Когда я предлагал ему для завтрака, по крайней мере, мясное блюдо и рюмку хересу или мадеры, Скобелев возражал, что ни того, ни другого вина он не любит. Я предлагал портвейн, капвейн, малагу, токайское, он на все отрицательно качал головою.
– Du viey Macon, qu Lafitte, du Larose?
– Je ne prends pas de vin rouge. (Я не пью красное вино).
– Может быть, рюмку старого рейнвейна? Это оживляет пищеварение и вызывает аппетит.
– Не хочу, это кисло, я люблю только шампанское.
Так я вынужден был согласиться, чтобы на завтрак ему подавали бифштекс или кусок сырой ветчины с бокалом шампанского. Только этой уступкой я выговорил более равномерное потребление пищи.
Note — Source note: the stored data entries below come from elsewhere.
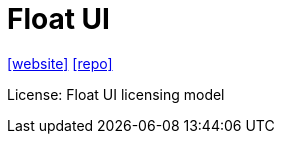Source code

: = Float UI
:url-website: https://floatui.com/
:url-repo: https://github.com/MarsX-dev/floatui

{url-website}[[website\]]
{url-repo}[[repo\]]

License: Float UI licensing model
Впрочем, в заключение подобных отговорок, я как-то сказал, шутя, генералу:
– Кто достиг 40 лет и еще не знает, что переносит его организм и что ему вредно, тому нельзя помочь.
Михаил Дмитриевич захохотал и отвечал:
– Это самое говорил императору Вильгельму его лейб-медик доктор Лауер; только он говорил о 80 летах, а вы о 40!
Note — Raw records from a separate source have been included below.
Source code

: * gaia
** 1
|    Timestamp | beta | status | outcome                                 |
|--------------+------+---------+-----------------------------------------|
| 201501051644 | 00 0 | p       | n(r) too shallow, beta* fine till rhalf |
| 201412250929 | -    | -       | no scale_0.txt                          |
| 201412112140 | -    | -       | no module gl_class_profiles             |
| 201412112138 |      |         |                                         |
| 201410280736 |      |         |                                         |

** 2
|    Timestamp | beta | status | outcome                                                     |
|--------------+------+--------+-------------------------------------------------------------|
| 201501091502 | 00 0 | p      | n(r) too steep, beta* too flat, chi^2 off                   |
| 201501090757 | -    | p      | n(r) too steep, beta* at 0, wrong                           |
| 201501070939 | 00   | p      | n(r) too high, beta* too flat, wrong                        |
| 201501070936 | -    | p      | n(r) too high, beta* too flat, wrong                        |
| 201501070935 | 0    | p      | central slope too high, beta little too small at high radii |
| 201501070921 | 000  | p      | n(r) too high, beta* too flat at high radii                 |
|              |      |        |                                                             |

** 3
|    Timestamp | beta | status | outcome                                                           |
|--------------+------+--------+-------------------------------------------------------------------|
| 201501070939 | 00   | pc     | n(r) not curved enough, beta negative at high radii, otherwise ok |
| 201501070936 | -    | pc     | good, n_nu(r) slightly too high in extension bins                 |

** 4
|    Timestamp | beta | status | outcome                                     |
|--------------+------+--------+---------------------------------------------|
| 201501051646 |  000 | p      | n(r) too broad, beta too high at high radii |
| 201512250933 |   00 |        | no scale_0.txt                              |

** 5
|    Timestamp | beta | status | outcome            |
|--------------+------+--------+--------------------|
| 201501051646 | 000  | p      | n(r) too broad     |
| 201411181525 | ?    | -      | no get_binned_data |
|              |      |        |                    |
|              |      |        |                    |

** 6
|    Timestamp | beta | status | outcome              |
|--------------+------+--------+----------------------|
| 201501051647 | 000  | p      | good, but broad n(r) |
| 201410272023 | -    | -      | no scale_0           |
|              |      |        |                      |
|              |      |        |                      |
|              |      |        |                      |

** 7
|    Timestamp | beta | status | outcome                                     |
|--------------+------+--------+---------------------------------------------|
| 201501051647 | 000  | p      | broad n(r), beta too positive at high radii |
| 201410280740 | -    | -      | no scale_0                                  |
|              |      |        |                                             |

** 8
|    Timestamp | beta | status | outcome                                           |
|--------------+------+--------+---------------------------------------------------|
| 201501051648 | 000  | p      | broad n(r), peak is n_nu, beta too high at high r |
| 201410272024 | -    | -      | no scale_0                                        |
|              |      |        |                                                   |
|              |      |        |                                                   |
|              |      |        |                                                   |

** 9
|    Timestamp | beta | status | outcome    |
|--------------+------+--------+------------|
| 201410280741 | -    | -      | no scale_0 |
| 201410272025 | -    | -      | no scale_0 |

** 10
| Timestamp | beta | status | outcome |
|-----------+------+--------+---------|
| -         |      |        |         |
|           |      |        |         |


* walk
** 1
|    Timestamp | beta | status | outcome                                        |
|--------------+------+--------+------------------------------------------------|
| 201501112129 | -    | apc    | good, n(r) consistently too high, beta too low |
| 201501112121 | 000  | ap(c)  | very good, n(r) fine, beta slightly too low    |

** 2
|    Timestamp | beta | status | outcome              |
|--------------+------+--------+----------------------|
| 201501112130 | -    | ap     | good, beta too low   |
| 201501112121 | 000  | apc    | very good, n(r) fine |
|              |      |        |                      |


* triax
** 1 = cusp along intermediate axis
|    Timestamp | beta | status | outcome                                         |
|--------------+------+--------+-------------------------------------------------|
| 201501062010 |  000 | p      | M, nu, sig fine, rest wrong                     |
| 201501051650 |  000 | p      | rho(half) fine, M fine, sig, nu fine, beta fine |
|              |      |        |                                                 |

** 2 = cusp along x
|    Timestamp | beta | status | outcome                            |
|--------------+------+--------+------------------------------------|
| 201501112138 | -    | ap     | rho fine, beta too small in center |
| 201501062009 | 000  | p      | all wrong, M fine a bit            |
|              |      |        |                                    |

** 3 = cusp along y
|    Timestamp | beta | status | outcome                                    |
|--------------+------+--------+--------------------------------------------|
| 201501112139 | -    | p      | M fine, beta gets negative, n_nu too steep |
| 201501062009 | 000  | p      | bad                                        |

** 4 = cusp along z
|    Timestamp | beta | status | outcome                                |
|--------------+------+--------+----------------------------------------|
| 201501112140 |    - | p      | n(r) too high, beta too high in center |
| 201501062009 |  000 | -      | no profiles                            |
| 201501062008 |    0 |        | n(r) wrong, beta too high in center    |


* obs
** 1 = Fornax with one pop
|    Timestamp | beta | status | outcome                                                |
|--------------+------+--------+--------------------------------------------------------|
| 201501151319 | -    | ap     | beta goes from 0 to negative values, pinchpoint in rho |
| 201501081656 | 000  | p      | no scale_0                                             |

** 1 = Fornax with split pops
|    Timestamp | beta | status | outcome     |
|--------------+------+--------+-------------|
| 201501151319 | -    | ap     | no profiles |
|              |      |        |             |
Режим этот оказался очень удачным, и за все время, что я знал Скобелева, он никогда не был так здоров и доволен, как в эти 5 недель, проведенные в Красноводске.
По поводу эвакуации больных и приспособления к этой цели казенного парохода «Наср-Эддин-Шах», я уехал на несколько дней в Баку, где имел дело с адмиралом Свинкиным, интеллигентным и предупредительным человеком. После трех– или четырехдневного отсутствия, возвратившись в Красноводск, я поспешил в кабинет Михаила Дмитриевича справиться о его здоровье.
– Не спрашивайте, – отвечал он, – я такая обезьяна, что, пользуясь вашим отсутствием, ел и пил все, что вы мне запретили, а теперь я опять болен.
И действительно, у него опять лицо было желтое и усталое, пищеварение опять неправильное. Мы возобновили прежнюю диету и лечение. Для избежания углекислых напитков, мы обращались к употреблению эссентукских лепешек, мятных и др. лепешек, которых генерал во все время экспедиции истреблял в невероятном количестве.
В ноябре месяце в укреплении Дуз-Олум Скобелев начал опять хворать. Недоставало ежедневного морского купанья, которым он пользовался в Красноводске и Чикишляре; меню изо дня в день становилось однообразнее, аппетит у него уменьшился; к этому прибавилось еще его нетерпение, которое росло с каждой неделей, с каждым днем.
Доставка боевых припасов и провианта, окончание железной дороги, перевозка войск с западного берега не так быстро совершались, как он желал. Кроме того, осенние дожди стали частенько падать и превратили глиняный грунт нашей стоянки в мягкую скользкую массу. У Скобелева расположение духа и нравственные впечатления всегда действовали на нервную систему и на пищеварение, и наоборот.